Subgroup analysis: Kaplan–Meier curves of overall survival stratified by Ang-1 expression in the cohorts with low or high expression of (A) Ang-2, (B) Tie2, (C) VEGF-A and (D) VEGF-C. The significance of Ang-1 expression for overall survival was not influenced by the levels of other angiogenic factors.

There are some limitations in our study. First, BM biopsies were not done in all patients; hence, Ang-1 protein expression could not be measured by scoring of IHC in every case. However, we distinctly showed that there was a significant correlation between Ang-1 protein and mRNA expression in the 40 selected MDS patients. Second, the correlation between the expression of angiogenic factors and MVD were not done either. Recently, a dynamic contrast enhanced-magnetic resonance imaging (DCE-MRI) technique was developed to measure blood flow and perfusion in the BM of AML patients (Shih et al, 2009; Hou et al, 2010). Increased BM angiogenesis shown by this functional image foretold adverse outcome of AML patients. Further study to correlate the data of MVD, expression of angiogenic factors and DCE-MRI in the BM of MDS patients is warranted to have a better overview of the prognostic implication of angiogenesis in MDS.

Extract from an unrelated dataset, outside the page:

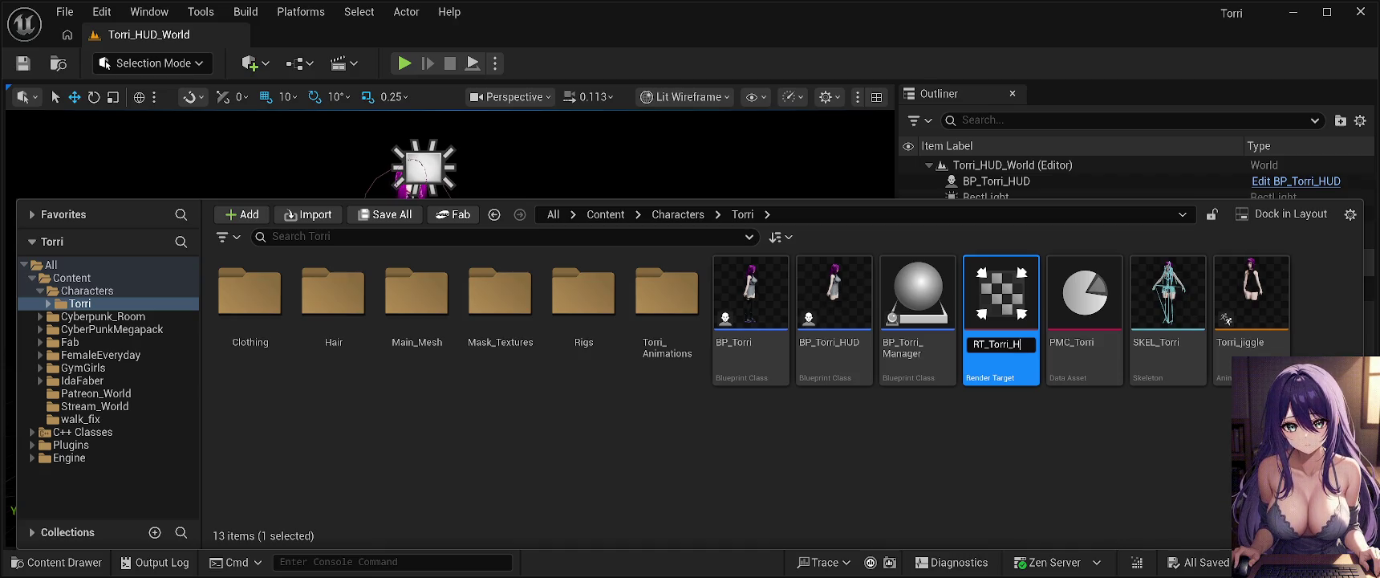
type("D")
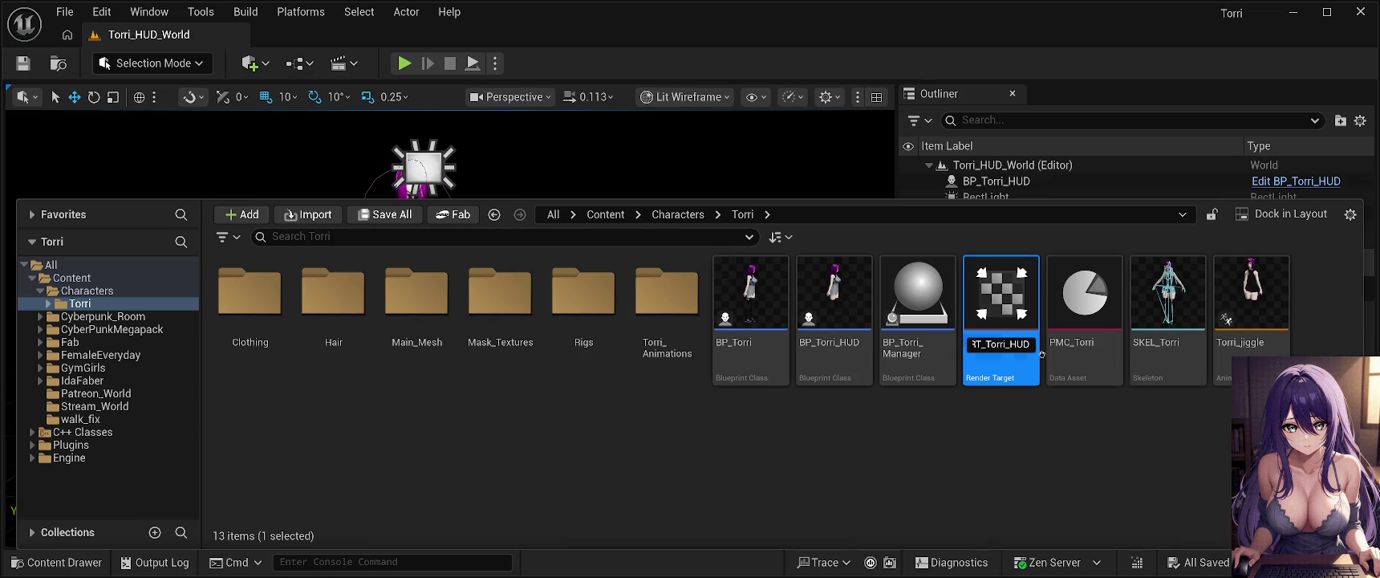
key("Return")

To sum up, our study demonstrated that the expression of Ang-1 was much more elevated in higher-risk than in lower-risk subtypes of MDS and was positively associated with disease transformation to acute leukaemia. The BM Ang-1 expression was an independent prognostic factor for overall survival in MDS patients. It may serve as a new biomarker for foreseeing the clinical outcome and to stratify MDS patients for risk-adapted treatment. Inhibition of Ang-1 expression may represent a therapeutic approach for patients with higher expression of this angiogenic factor.